Page-level text extractions
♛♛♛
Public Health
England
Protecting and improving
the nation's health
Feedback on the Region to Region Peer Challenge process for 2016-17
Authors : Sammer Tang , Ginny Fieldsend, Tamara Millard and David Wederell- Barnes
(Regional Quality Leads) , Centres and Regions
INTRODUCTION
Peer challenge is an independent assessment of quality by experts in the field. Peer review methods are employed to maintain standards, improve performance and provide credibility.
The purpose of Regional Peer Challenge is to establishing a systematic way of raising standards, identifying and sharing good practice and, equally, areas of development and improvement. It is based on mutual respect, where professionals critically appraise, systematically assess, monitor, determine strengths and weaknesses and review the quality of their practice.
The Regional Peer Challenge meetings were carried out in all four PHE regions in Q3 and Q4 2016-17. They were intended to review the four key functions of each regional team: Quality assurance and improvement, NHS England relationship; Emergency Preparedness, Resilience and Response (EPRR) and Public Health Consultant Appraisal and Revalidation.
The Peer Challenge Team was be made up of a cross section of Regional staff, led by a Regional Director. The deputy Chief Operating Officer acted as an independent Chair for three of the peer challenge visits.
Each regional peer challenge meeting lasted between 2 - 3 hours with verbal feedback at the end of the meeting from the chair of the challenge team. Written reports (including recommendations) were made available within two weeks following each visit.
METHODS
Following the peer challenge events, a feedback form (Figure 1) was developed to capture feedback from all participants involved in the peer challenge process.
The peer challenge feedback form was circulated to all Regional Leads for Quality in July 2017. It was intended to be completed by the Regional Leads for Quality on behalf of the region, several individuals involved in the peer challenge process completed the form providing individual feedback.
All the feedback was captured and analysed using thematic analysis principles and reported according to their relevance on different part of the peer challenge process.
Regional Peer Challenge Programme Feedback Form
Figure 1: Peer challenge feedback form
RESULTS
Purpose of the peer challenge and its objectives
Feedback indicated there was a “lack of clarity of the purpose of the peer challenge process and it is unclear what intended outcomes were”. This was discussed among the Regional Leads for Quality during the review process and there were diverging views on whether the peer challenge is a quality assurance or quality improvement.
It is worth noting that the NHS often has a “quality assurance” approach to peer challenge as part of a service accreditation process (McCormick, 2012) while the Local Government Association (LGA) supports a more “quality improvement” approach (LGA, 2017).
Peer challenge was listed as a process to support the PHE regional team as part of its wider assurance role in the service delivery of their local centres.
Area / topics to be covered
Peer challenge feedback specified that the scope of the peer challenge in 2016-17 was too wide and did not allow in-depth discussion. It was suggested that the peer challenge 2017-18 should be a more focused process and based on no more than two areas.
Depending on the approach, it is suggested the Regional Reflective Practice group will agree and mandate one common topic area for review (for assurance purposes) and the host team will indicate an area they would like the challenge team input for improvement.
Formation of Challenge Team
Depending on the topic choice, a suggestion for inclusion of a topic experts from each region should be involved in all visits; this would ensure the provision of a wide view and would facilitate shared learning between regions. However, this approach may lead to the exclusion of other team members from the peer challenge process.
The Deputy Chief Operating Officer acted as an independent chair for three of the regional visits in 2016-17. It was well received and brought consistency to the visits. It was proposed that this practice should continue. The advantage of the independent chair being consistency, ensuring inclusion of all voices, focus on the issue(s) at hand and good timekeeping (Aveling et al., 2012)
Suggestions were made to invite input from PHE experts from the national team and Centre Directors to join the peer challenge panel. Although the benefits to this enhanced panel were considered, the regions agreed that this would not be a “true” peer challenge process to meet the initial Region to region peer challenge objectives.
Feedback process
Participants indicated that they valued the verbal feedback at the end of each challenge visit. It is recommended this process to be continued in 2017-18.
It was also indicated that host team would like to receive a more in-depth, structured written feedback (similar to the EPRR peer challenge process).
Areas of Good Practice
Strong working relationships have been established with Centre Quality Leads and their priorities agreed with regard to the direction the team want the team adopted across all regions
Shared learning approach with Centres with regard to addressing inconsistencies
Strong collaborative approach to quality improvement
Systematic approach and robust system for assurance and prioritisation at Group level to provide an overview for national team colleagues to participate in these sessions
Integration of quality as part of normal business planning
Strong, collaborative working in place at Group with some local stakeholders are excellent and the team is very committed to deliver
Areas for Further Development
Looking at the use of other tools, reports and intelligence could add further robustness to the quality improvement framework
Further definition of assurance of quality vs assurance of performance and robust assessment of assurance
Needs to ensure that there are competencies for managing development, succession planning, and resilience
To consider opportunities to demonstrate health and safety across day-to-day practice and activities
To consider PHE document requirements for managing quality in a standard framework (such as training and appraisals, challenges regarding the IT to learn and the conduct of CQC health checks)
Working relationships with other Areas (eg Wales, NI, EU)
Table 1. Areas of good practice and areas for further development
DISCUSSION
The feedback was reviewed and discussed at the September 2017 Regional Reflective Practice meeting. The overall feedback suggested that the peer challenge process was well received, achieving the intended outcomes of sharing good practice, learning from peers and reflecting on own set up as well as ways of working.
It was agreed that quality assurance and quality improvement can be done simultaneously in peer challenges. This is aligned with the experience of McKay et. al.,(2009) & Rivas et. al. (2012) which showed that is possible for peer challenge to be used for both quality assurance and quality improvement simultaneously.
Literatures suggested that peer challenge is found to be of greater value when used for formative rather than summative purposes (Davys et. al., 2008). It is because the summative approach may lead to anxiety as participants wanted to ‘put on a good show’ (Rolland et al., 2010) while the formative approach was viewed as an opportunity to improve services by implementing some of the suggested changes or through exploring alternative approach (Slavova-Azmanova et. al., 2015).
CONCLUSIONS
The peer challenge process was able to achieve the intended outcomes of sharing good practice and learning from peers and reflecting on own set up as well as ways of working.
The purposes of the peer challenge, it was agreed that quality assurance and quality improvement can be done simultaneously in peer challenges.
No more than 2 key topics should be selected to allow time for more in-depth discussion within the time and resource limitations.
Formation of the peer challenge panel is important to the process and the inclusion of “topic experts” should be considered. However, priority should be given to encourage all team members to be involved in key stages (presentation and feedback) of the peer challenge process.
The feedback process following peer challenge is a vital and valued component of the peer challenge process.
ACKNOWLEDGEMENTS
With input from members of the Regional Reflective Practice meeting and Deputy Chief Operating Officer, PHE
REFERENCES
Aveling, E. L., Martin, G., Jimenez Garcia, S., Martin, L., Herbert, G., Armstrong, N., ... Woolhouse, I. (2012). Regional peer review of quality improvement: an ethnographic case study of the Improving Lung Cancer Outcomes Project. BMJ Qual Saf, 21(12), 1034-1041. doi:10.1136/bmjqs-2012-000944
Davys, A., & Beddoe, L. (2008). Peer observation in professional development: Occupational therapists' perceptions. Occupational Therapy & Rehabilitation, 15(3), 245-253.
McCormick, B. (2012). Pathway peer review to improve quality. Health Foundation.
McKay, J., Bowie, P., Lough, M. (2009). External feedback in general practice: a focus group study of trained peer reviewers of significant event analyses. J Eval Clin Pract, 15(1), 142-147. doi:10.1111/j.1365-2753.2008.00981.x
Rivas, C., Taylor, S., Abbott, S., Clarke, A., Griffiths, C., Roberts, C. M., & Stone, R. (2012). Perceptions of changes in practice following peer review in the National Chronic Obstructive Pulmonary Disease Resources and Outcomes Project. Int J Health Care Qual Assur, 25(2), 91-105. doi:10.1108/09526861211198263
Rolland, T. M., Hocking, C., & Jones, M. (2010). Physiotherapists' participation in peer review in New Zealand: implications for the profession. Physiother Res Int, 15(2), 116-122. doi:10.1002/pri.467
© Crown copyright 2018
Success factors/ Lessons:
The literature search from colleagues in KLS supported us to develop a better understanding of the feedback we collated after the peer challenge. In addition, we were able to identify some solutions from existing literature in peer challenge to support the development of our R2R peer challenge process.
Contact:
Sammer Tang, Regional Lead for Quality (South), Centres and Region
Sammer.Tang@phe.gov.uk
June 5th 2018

▶ _What you are asked to do_
Check every line of the records above for the string "discussed". Copy those that hold it.

▶ _Your response_
Feedback indicated there was a “lack of clarity of the purpose of the peer challenge process and it is unclear what intended outcomes were”. This was discussed among the Regional Leads for Quality during the review process and there were diverging views on whether the peer challenge is a quality assurance or quality improvement.
The feedback was reviewed and discussed at the September 2017 Regional Reflective Practice meeting. The overall feedback suggested that the peer challenge process was well received, achieving the intended outcomes of sharing good practice, learning from peers and reflecting on own set up as well as ways of working.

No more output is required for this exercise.